It sounds like you had a bad experience, and that’s made you very sure you never want to take the risk again of ending up with another bad experience. It sounds like you don’t date in order to prevent ever having such a bad experience again, but maybe I’m misinterpreting. I definitely think that happiness can come in so many forms. Absolutely you don’t need to date or get married or have any sort of romantic relationship to be happy, so I’m glad you’ve recognized that.

Me, personally, I’ve gone over a decade without being married and have been quite content, so I can understand not feeling the need to date or marry.

I think where we may differ, though, is that you seem to perceive dating or marriage to not be a source of happiness because it wasn’t for you. Yet I see that others do derive happiness from dating and marriage, so I don’t rule out the possibility that, for some, happiness can be derived from dating and marriage in addition to other sources.

Also, it seems like, to you, dating or marriage involve “cater[ing] to a guy to cultivate his attention”. I haven’t found that to be the case neither in my former marriage nor in dating. I have found that two people who are dating/married both pay attention to each other. To me dating and marriage has not been just a matter of the woman trying to get a guy to pay attention to her.

I think I need to clarify what I wrote about trying to remember a guy’s broccoli preferences. To be clear: I have found that guys do their fair share of cooking, and they’re also paying attention to learn my preferences. If anything, I’ve been amazed over and over at how men notice details and how considerate they can be. One guy prepared dinner and had my favorite wine on hand—he’d noticed what wine I tend to drink, learned my preference, and acted upon it whereas I didn’t even know his wine (or broccoli!) preference.

You wrote that “the last thing either of you wants is to deal with each other's crap and your own at the same time”. I’m a believer that relationships can be a source of mutual emotional support. Sure, I can handle my own crap, and sure he can handle his. I hope my own crap is never so much that I have nothing leftover to provide emotional support to the friends and people I love, and I, too, can rely on them to provide emotional support when my crap gets a bit heavy. But I can understand that some people have so much crap that they don’t feel capable of being there for someone else and only choose to give time and attention to their own crap.

### [What needs to be done]
Reproduce the part of the reply about dating starting with "You wrote that" and going on through "their own crap.". The records have nothing to do with the reply about dating.

### [Listed entries]

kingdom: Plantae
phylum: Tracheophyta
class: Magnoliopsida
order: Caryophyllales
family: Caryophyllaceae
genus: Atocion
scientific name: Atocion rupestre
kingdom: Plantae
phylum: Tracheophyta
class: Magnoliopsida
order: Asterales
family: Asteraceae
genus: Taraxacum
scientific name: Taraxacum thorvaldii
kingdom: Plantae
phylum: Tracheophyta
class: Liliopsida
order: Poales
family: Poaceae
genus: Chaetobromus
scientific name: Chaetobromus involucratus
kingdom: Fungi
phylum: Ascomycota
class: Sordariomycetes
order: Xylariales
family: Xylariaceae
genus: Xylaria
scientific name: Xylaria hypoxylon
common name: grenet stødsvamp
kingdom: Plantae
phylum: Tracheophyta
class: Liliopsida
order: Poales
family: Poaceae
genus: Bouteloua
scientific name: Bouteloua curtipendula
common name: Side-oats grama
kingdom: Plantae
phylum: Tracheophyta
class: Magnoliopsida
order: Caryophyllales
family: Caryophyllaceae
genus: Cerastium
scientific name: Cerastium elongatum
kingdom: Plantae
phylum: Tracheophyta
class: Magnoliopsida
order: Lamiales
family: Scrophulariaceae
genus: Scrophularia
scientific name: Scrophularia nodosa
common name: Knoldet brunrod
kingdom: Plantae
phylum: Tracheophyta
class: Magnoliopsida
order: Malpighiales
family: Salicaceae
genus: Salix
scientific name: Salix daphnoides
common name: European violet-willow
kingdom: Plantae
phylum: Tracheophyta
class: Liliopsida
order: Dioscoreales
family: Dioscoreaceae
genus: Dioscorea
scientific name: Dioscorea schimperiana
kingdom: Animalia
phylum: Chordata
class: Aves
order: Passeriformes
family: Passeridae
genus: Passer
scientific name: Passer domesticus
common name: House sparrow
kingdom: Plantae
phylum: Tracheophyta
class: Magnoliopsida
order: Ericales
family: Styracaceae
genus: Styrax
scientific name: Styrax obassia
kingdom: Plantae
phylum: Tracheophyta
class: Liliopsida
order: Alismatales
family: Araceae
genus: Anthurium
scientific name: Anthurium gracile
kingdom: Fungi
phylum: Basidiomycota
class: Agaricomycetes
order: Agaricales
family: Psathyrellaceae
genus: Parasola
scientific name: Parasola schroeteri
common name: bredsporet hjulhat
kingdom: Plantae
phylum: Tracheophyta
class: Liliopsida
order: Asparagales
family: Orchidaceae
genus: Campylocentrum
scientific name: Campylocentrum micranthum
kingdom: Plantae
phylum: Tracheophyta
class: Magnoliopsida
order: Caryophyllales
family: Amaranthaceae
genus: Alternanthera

### [Exercise answer]
You wrote that “the last thing either of you wants is to deal with each other's crap and your own at the same time”. I’m a believer that relationships can be a source of mutual emotional support. Sure, I can handle my own crap, and sure he can handle his. I hope my own crap is never so much that I have nothing leftover to provide emotional support to the friends and people I love, and I, too, can rely on them to provide emotional support when my crap gets a bit heavy. But I can understand that some people have so much crap that they don’t feel capable of being there for someone else and only choose to give time and attention to their own crap.